### TASK PROMPT
Restate the following data in its entirety, word for word and without images.

Data records:
**********

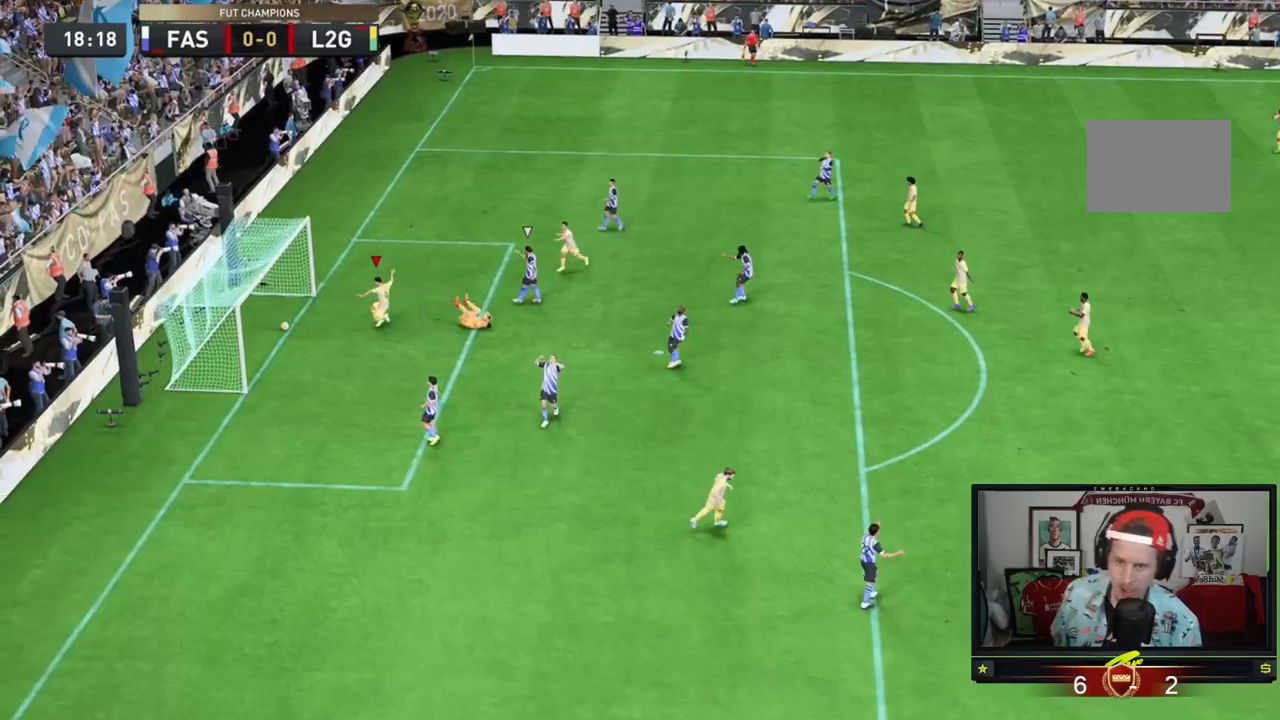
Gameplay with a controller (Xbox layout); each line is a JSON object with the inputs held at the frame after it. "events" lists button and stick changes between this image and that frame as [ms after this image, input, new state], when the widget could be followed in between. Not read: L3 R3 right_stick.
{"buttons": ["A"], "left_stick": "center", "events": []}
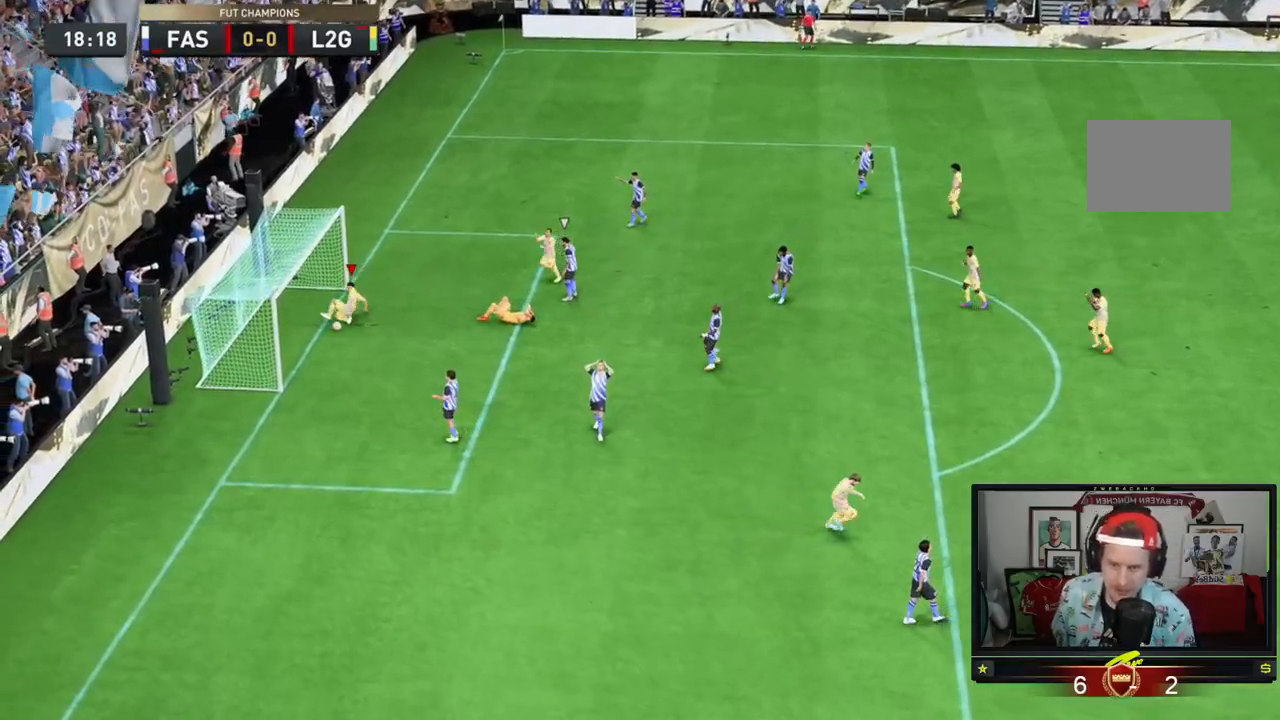
{"buttons": ["A"], "left_stick": "center", "events": []}
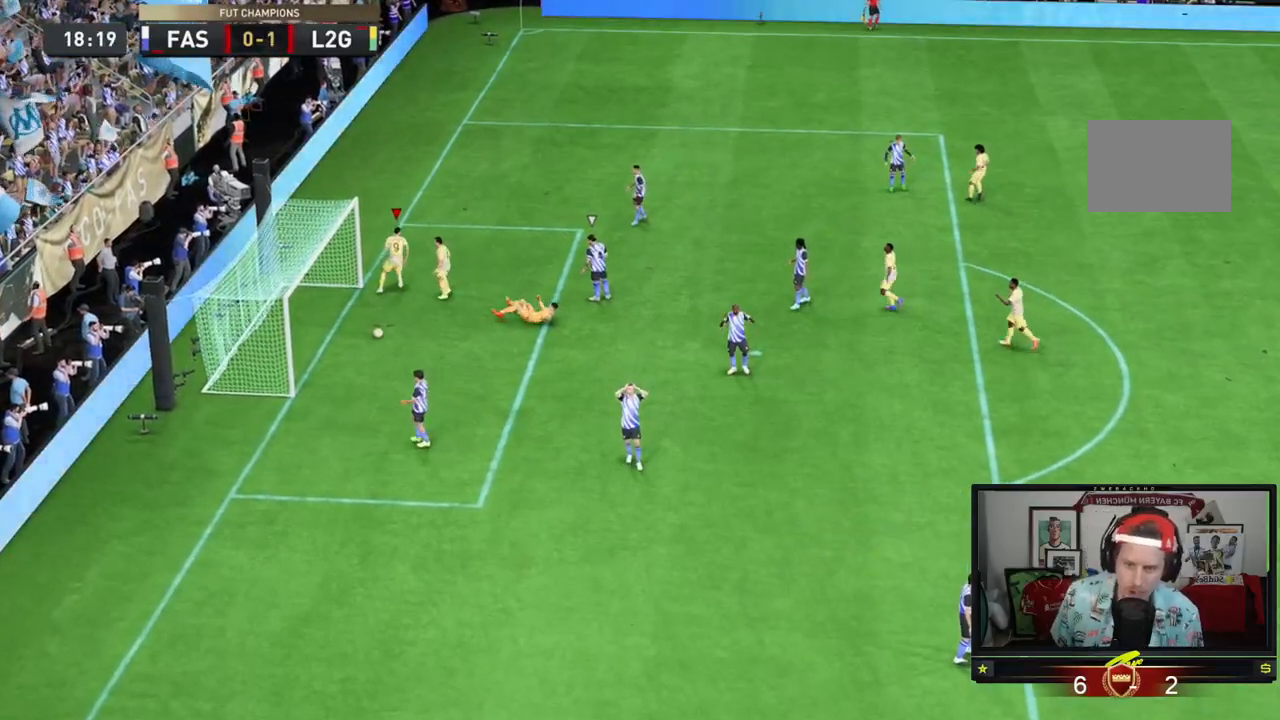
{"buttons": [], "left_stick": "center", "events": [[200, "A", "up"]]}
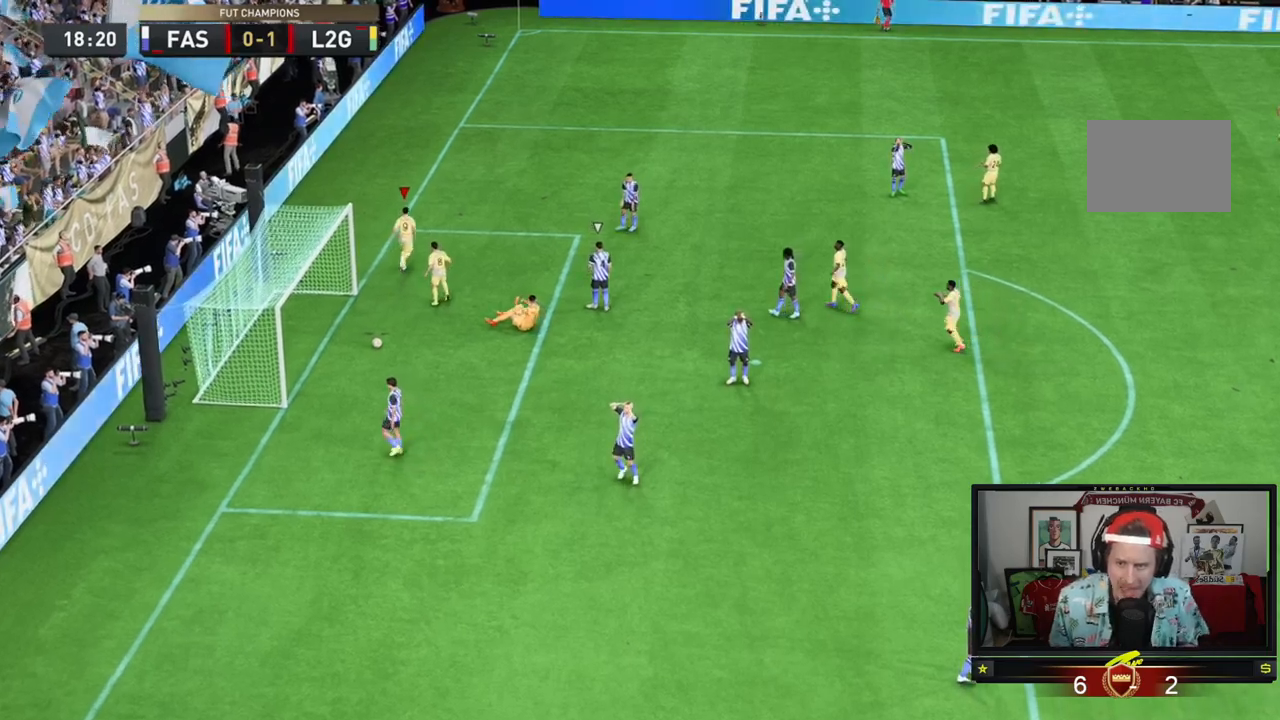
{"buttons": [], "left_stick": "center", "events": []}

**********

### SOLUTION TO THE EXERCISE
Gameplay with a controller (Xbox layout); each line is a JSON object with the inputs held at the frame after it. "events" lists button and stick changes between this image and that frame as [ms after this image, input, new state], when the widget could be followed in between. Not read: L3 R3 right_stick.
{"buttons": ["A"], "left_stick": "center", "events": []}
{"buttons": ["A"], "left_stick": "center", "events": []}
{"buttons": [], "left_stick": "center", "events": [[200, "A", "up"]]}
{"buttons": [], "left_stick": "center", "events": []}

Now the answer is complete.